BIS offers a number of on-line courses at no cost. Check them out under the Training and Compliance tab and get started!
Penalties Violators of the Export Administration Act of 1979, may be subject to both criminal and administrative penalties. When the EAA is in effect, criminal penalties can reach 20 years imprisonment and $1 million per violation.
Privileges A denial of export privileges prohibits a person from participation in any transaction subject to the EAR.

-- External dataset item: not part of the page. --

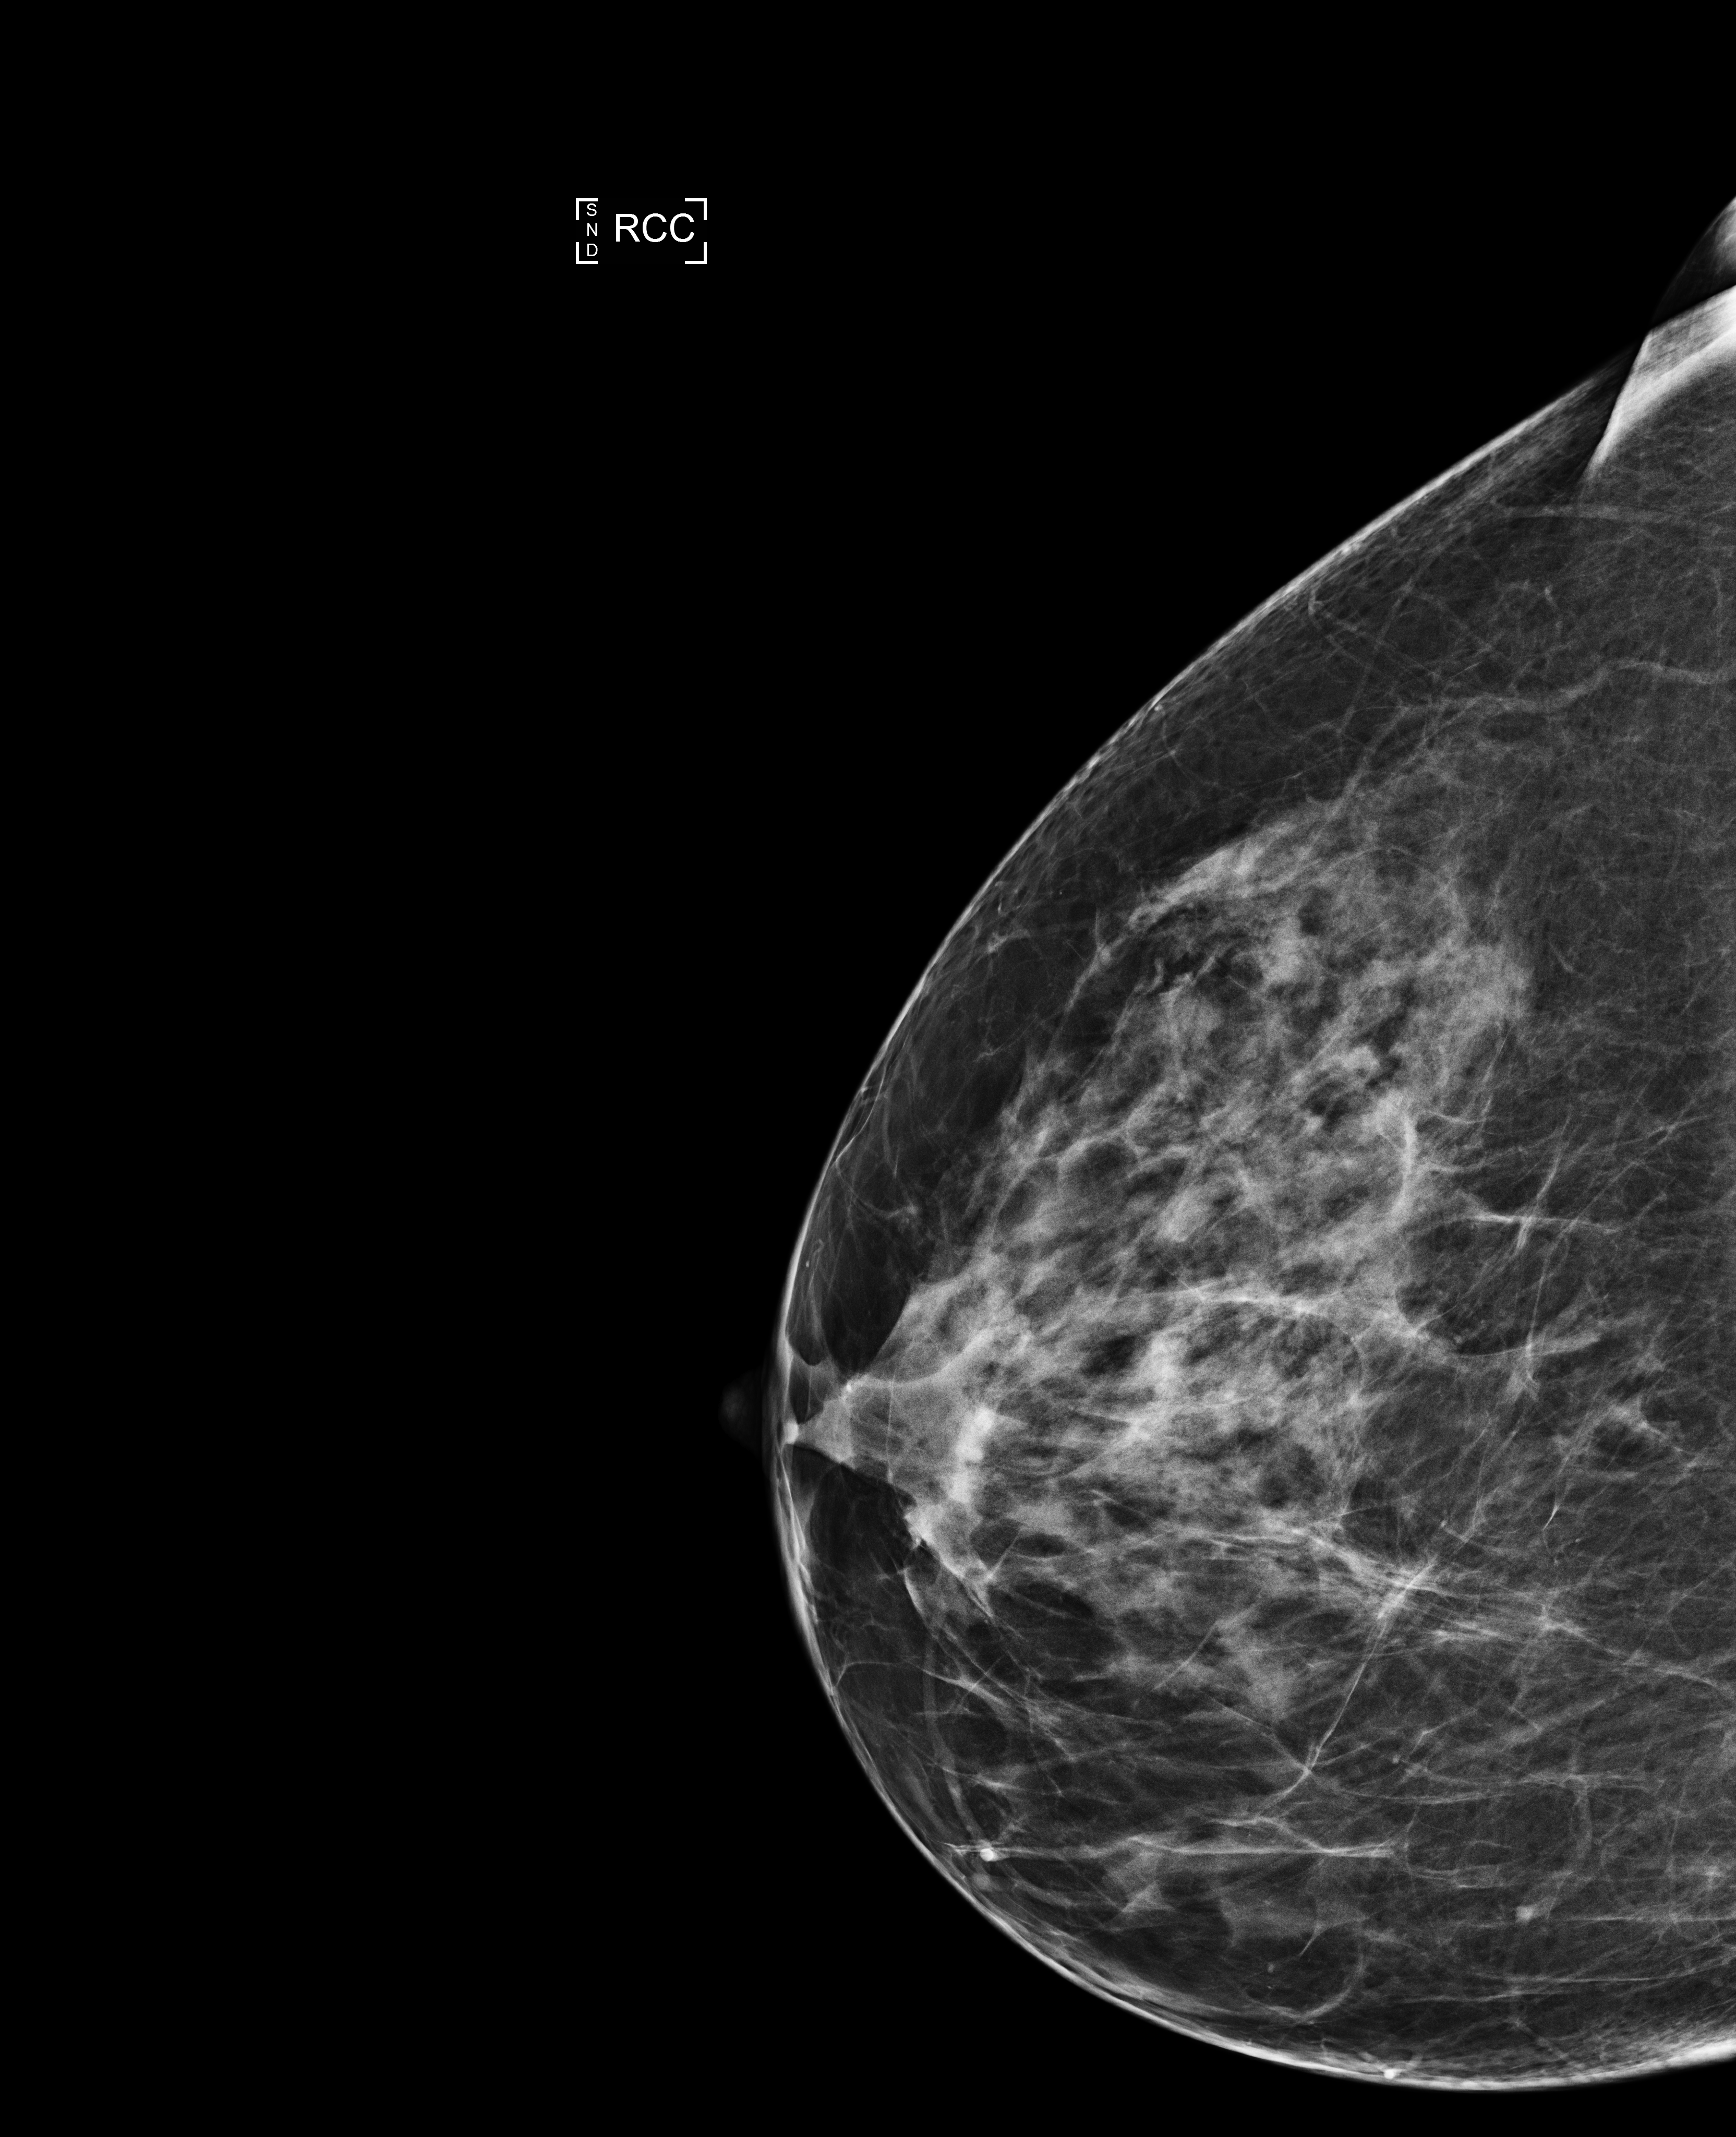
Screening examination, compressed breast thickness 54 mm, system: Selenia Dimensions. Patient: female, 54 years.
Image type: full-field digital mammogram. Breast: right. Projection: craniocaudal (CC) view.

Best wishes to my former FedEx colleagues who are accepting the buyout. You have earned it!
Posted on LinkedIn today:
I came across the term “wicked problem” in the text for an International Supply Chain Management course. A wicked problem involves multiple stakeholders, each with different interests and values. As a result, there is no single common goal , no clear mission, and no universal solution. Any solution, after being implemented, will generate waves of consequences and can result in making the problem worse. A suggested framework for tackling a wicked problem consists of 4 levels of increasing complexity: Level 1- Process Engineering and inventory management. Level 2- Assets and Infrastructure. Level 3- Organizations and Inter-organizational networks. Level 4- the Macro Environment- PEST (Political, Economic, Social, and Tech). Fortunately, not all logistics problems are wicked problems. In most cases logistics problems are tactical and can be solved using Level 1 and 2 solutions. Supply chain issues are strategic and more complex so best suited to Levels 3 and 4. *Global Logistics & Supply Chain Management
Posted on LinkedIn today
Contrary to popular belief Incoterms do not cover title to goods, ownership, or invoice payment. They do cover obligations of buyer and seller for payment for insurance, transport, export and import clearance, and division of other costs of storage or delivery. Incoterms will be updated again in 2020 by the International Chamber of Commerce.